*Task instructions:* Rewrite these lines with every "dist" changed to "distance" and everything else left as is. Leave the pictures out of your version.

*Record set:*

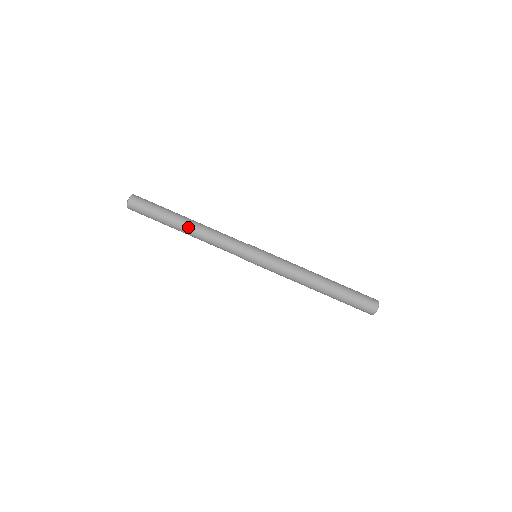
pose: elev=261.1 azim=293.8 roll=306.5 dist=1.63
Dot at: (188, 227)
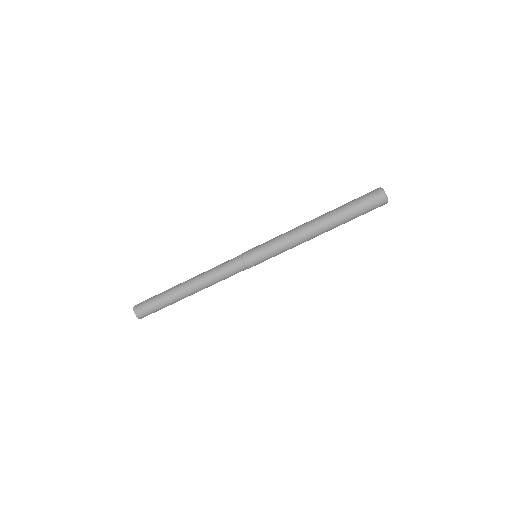
Dot at: (187, 283)
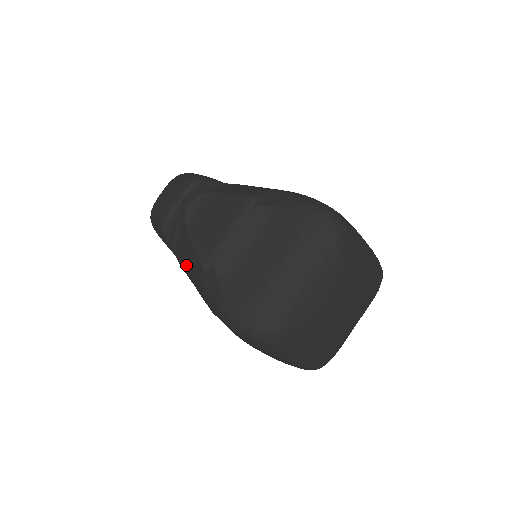
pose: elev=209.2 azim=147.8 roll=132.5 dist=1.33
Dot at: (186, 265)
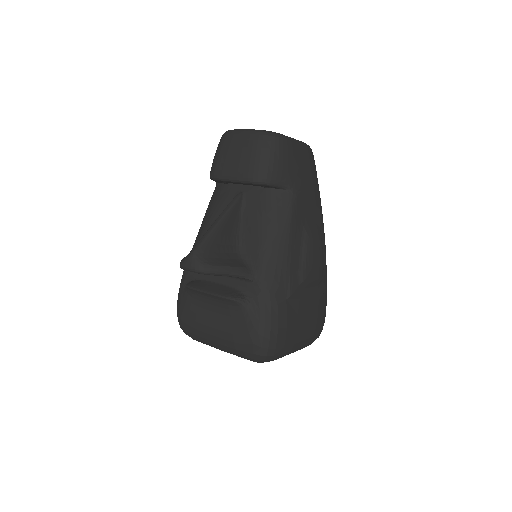
Dot at: (203, 221)
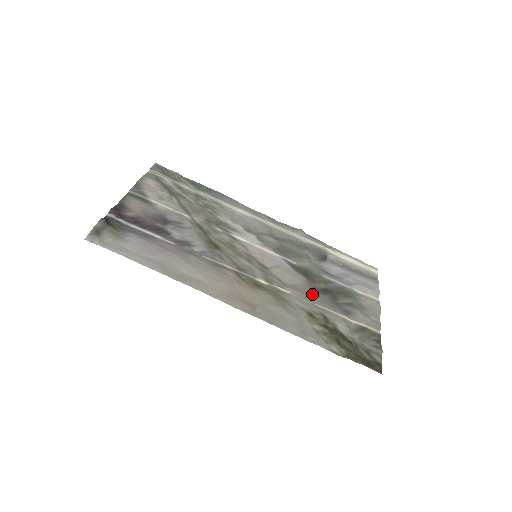
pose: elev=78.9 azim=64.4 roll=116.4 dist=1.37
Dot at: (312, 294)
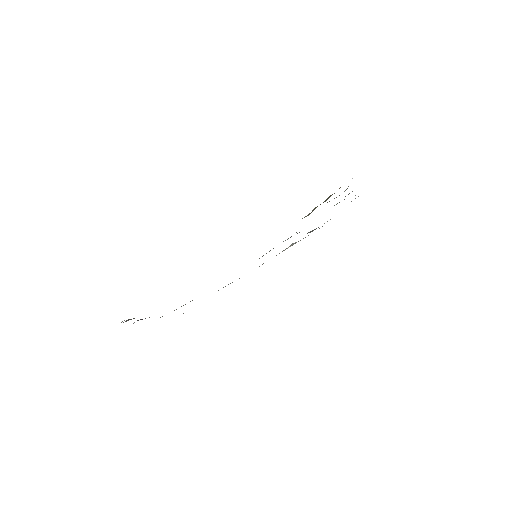
Dot at: occluded
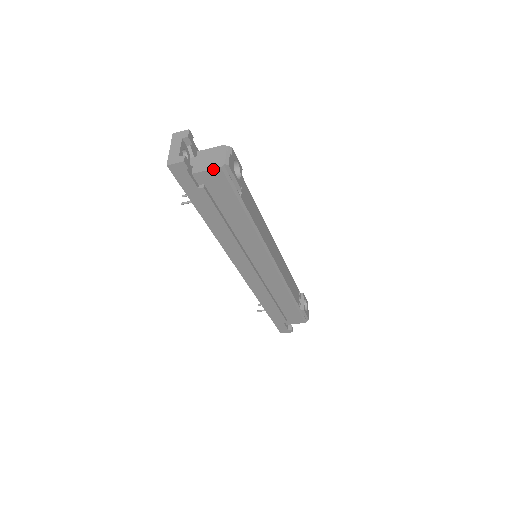
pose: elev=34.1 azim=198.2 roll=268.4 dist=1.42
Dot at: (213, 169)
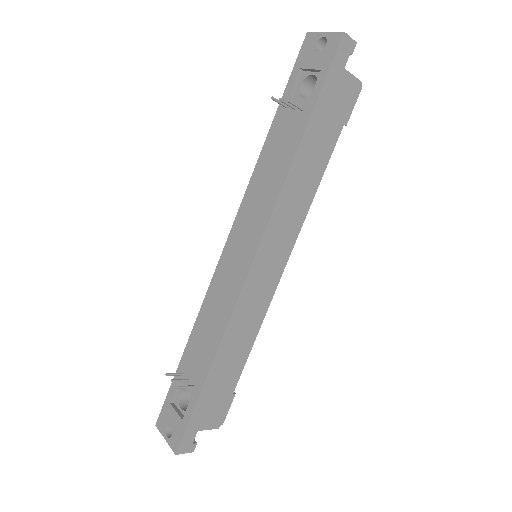
Dot at: (356, 78)
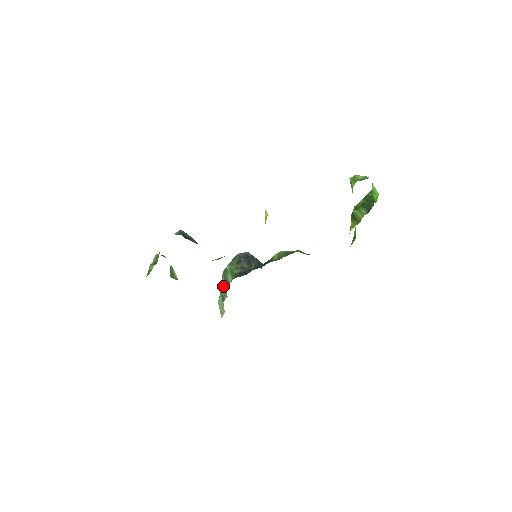
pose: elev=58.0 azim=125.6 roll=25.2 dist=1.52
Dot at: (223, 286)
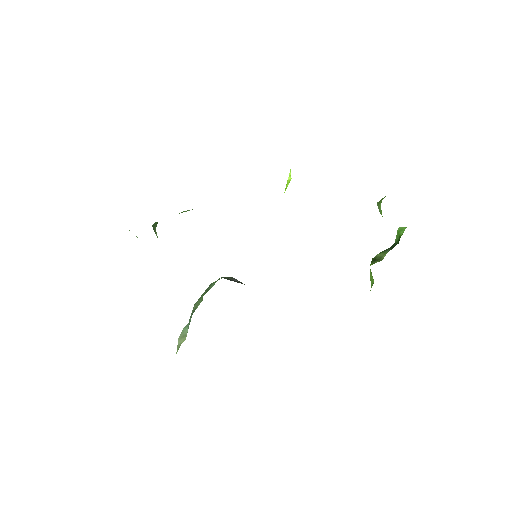
Dot at: (199, 299)
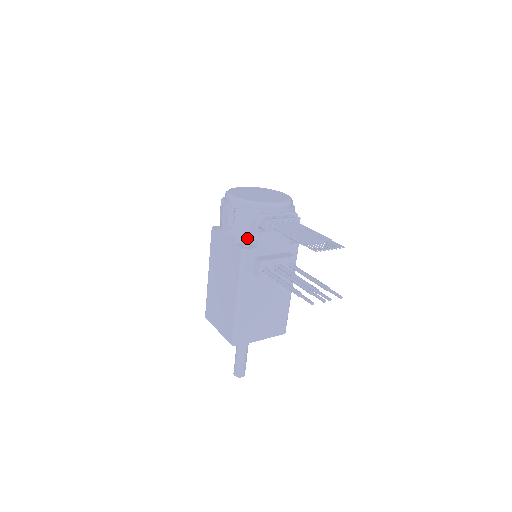
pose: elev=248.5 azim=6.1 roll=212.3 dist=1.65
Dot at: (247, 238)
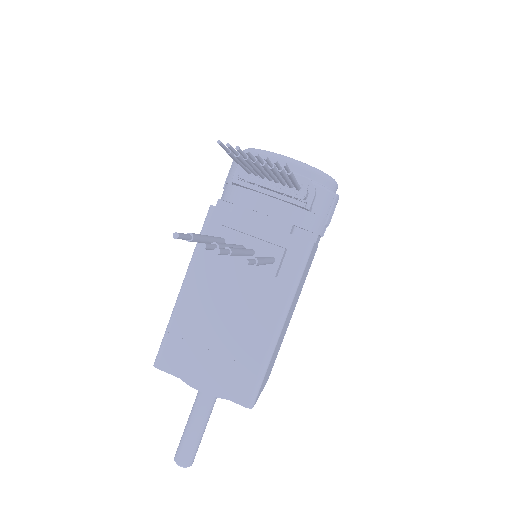
Dot at: (229, 198)
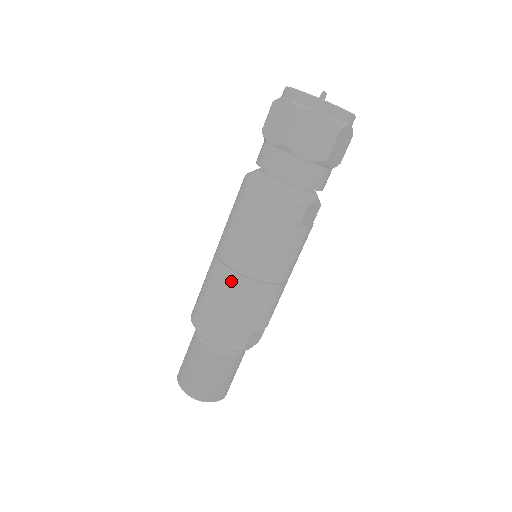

*Correct output:*
pose: elev=261.1 azim=293.8 roll=306.5 distance=1.63
Dot at: (188, 227)
Dot at: (187, 283)
pose: elev=209.2 azim=147.8 roll=132.5 distance=1.33
Dot at: (186, 265)
Dot at: (203, 221)
pose: elev=78.9 azim=64.4 roll=116.4 distance=1.37
Dot at: (312, 294)
Dot at: occluded
pose: elev=34.1 azim=198.2 roll=268.4 distance=1.42
Dot at: (213, 169)
Dot at: (356, 78)
pose: elev=58.0 azim=125.6 roll=25.2 distance=1.52
Dot at: (223, 286)
Dot at: (199, 299)
pose: elev=248.5 azim=6.1 roll=212.3 distance=1.65
Dot at: (247, 238)
Dot at: (229, 198)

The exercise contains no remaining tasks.